▸ **WRITTEN INSTRUCTION**:
Set out every line of the entries below as a Markdown table with two columns, No. for the row number and Line for the text, skipping any blank lines. Leave the pictures out of your answer.

▸ **SUPPLIED DATA**:
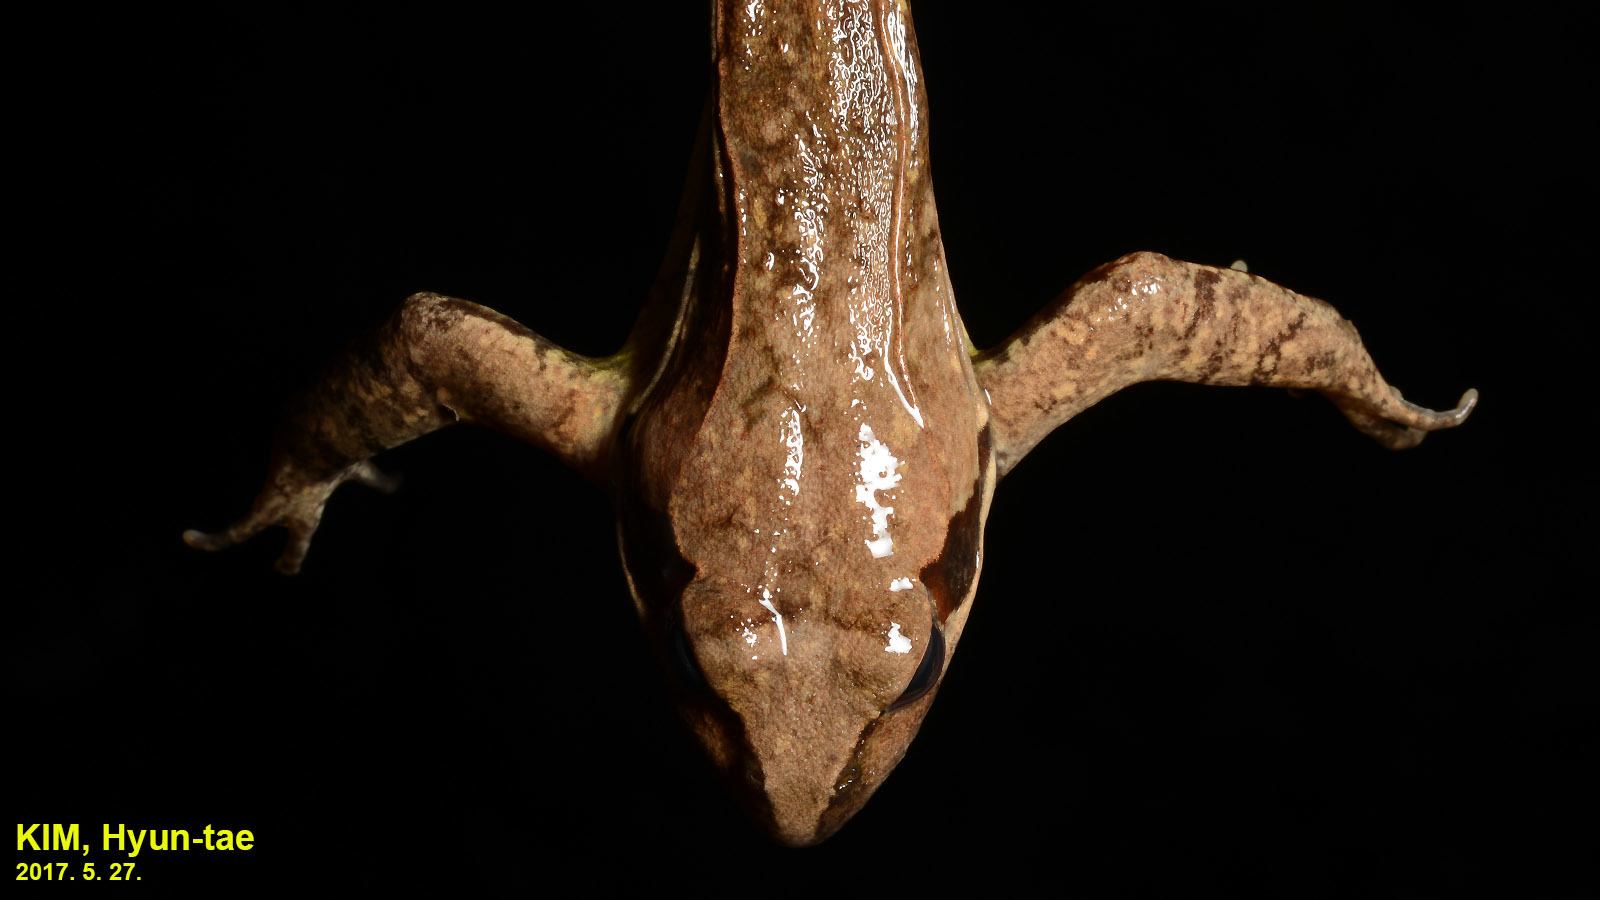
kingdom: Animalia
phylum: Chordata
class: Amphibia
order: Anura
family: Ranidae
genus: Rana
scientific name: Rana uenoi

▸ **SOLUTION**:
| No. | Line |
|---|---|
| 1 | kingdom: Animalia |
| 2 | phylum: Chordata |
| 3 | class: Amphibia |
| 4 | order: Anura |
| 5 | family: Ranidae |
| 6 | genus: Rana |
| 7 | scientific name: Rana uenoi |